Hi all. Aldi was selling this circular saw (Taurus brand) recently and I got one. My use is really very few and occassional and so I thought, how bad can it be? Also picked up there pack of 3 spare blades. 
Last weekend opened it up to try and cut a piece of timber/shelf more for testing the machine. It looked fine when I started. I wanted to try with a different blade with more teeth for a finer cut and changed the blade. Once changed, the thing wont cut any more. As it touches the timber, the blade stops.  
As far as I can make out, the lock nut is not tightening enough and hence the blade is loose. the minimal resistance from the timber is stopping it. I wondered whether the blade is bad/uneven and causing problem, so I changed back to the original blade. Now I cant cut with that either. 
Am I making any mistake or are the aldi circular saws are problematic?

----------


## Bedford

Is there a bush on the shaft that centers the blade? 
If so, is it centered properly as this could be stopping the nut clamping tight.

----------


## curiousbee

> Is there a bush on the shaft that centers the blade? 
> If so, is it centered properly as this could be stopping the nut clamping tight.

  No bush. I was thinking of putting in a bush and trying as last resort. May be I will try it this evening.

----------


## Bloss

Aldi gear is mostly great quality (for the price). Almost certainly you have not mounted the blade correctly. I haven't looked at this one, but it sounds like the blade is not sitting correctly over a flange or you might have reversed the washer under blade bolt - or both. Look carefully at the instruction sheet and make sure the blade is fitted exactly as it should be. It is unlikely to have a separate bush - but the centre hole is usually positioned by a flange on the motor side and then simply a heavy friction washer (sometimes also with a flange) under the bolt on the outside of the blade. Also ensure the teeth are facing the correct way for direction of rotation - they will be facing up at the front ie: when you look at the blade from the side it is fitted the rotation is anticlockwise.

----------


## curiousbee

> Aldi gear is mostly great quality (for the price). Almost certainly you have not mounted the blade correctly. I haven't looked at this one, but it sounds like the blade is not sitting correctly over a flange or you might have reversed the washer under blade bolt - or both. Look carefully at the instruction sheet and make sure the blade is fitted exactly as it should be. It is unlikely to have a separate bush - but the centre hole is usually positioned by a flange on the motor side and then simply a heavy friction washer (sometimes also with a flange) under the bolt on the outside of the blade. Also ensure the teeth are facing the correct way for direction of rotation - they will be facing up at the front ie: when you look at the blade from the side it is fitted the rotation is anticlockwise.

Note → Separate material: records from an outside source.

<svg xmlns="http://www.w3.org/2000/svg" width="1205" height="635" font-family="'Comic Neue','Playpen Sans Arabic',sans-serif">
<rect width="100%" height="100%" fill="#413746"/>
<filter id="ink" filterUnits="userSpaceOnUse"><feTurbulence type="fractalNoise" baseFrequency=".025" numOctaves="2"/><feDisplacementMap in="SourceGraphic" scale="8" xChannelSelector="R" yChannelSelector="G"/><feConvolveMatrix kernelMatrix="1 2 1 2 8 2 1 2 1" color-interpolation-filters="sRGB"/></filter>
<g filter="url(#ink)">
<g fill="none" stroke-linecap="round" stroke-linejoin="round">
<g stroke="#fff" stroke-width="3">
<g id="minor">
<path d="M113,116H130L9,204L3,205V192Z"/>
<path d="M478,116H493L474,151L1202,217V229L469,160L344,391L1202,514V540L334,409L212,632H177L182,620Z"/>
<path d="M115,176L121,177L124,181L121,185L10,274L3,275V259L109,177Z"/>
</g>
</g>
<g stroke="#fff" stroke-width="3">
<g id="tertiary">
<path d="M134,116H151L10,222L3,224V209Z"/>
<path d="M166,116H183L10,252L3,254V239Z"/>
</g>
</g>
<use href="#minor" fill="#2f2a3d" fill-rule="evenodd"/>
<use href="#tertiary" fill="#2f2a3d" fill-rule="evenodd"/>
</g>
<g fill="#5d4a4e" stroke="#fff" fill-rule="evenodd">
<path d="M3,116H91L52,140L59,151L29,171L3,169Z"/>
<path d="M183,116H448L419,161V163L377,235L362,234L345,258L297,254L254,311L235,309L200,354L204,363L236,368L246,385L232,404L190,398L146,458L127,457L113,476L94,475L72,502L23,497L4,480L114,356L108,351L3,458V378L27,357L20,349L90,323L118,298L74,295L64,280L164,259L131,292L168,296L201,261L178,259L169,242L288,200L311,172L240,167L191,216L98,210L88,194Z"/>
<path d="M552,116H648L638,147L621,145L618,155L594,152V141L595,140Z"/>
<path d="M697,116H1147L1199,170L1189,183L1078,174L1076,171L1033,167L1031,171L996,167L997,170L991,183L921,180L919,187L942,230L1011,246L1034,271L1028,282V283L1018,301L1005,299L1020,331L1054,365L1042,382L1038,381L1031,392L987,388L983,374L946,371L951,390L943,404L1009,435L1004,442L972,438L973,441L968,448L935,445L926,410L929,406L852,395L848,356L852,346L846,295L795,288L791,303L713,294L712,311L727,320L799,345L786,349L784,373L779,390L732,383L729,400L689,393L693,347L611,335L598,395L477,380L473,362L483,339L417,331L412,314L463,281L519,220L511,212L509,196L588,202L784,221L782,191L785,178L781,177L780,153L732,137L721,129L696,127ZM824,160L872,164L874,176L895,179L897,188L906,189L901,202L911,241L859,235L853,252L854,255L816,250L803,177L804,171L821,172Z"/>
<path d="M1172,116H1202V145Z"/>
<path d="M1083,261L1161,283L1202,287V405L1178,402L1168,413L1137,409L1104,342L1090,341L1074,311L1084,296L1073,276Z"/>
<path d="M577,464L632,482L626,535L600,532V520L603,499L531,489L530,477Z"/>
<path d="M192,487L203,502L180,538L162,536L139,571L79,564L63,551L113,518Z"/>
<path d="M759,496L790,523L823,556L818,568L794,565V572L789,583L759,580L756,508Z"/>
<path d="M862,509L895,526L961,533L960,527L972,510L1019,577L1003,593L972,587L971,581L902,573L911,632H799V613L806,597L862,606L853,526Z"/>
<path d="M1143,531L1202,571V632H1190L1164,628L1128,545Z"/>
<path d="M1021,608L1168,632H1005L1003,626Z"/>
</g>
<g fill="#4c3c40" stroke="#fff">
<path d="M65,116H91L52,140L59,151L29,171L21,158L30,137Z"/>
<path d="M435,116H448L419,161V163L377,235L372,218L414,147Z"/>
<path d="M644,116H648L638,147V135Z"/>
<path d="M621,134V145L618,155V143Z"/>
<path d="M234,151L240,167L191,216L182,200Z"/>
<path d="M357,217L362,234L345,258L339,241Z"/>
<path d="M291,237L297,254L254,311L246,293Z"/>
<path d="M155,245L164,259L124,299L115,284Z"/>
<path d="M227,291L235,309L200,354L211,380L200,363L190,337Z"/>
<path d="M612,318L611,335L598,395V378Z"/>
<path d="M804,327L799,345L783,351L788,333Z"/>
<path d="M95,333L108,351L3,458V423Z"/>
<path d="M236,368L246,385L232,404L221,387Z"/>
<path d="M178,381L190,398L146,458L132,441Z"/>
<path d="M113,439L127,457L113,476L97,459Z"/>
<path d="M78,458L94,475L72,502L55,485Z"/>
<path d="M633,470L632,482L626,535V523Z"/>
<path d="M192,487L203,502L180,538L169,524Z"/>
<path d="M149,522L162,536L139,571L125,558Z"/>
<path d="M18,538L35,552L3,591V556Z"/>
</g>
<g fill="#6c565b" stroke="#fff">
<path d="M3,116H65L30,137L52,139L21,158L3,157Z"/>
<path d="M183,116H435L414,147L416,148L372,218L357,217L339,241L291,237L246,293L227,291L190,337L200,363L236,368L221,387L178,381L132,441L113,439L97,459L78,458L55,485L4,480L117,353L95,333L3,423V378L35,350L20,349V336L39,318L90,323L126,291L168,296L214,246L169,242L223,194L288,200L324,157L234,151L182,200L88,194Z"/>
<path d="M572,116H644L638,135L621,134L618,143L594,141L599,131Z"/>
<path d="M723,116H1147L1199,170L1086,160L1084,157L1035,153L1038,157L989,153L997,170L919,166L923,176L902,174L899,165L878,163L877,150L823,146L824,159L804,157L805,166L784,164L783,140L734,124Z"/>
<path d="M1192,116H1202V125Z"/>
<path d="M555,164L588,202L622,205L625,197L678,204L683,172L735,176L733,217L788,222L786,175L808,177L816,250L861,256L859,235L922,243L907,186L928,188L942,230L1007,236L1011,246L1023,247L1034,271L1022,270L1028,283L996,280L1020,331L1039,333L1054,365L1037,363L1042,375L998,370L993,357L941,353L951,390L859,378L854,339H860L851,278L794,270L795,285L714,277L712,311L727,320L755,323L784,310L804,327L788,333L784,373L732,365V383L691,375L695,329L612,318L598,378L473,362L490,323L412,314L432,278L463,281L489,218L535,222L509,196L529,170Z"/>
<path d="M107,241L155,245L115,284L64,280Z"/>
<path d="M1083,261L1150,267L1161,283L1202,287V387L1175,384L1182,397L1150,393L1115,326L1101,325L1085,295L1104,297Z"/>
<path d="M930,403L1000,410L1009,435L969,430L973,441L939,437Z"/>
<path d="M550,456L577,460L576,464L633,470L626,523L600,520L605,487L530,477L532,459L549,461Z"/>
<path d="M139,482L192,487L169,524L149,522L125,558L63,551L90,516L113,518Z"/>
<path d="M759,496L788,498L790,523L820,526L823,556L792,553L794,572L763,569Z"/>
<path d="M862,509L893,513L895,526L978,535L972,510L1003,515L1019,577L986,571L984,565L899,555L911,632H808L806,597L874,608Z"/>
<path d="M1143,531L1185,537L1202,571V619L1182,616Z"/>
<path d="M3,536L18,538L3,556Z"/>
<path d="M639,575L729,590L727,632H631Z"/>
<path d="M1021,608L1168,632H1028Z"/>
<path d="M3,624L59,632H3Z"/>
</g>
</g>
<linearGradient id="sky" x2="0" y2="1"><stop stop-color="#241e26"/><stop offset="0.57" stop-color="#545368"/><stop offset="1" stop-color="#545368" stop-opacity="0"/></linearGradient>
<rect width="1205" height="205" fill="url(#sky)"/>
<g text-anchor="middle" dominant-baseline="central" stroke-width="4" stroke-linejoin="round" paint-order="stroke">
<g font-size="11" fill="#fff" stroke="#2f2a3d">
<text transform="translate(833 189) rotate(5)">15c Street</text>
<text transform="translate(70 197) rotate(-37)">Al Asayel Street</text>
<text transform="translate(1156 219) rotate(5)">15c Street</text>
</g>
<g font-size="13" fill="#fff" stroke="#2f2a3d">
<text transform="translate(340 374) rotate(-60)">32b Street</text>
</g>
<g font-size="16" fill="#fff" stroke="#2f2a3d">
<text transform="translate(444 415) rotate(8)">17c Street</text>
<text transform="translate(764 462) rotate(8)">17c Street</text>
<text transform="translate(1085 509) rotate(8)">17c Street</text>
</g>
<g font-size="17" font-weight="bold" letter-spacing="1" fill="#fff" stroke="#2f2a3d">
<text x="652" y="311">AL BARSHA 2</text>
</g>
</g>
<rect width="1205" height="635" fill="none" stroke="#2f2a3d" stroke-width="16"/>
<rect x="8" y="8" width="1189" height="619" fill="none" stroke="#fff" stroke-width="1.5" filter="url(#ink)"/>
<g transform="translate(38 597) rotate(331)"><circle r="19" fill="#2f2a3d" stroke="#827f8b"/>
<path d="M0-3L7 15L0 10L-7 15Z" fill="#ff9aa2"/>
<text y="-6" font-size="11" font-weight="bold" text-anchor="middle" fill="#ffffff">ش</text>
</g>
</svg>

  Better late than never. Took a long time to respond as I didnt get time to get into my shed for a long time. 
You were right. I had turned the washer. Interestingly, it worked with the reversed washer for the original blade but not the new ones. On closer look I realise that the new set of blades are slightly thinner than the original and hence in the reversed position (where groove is not cut on the washer to sit on the flange) not getting the friction as a gap remains. 
Anyway, the problem is solved. Thanks mate.

----------


## Bloss

Good result!  :2thumbsup:

----------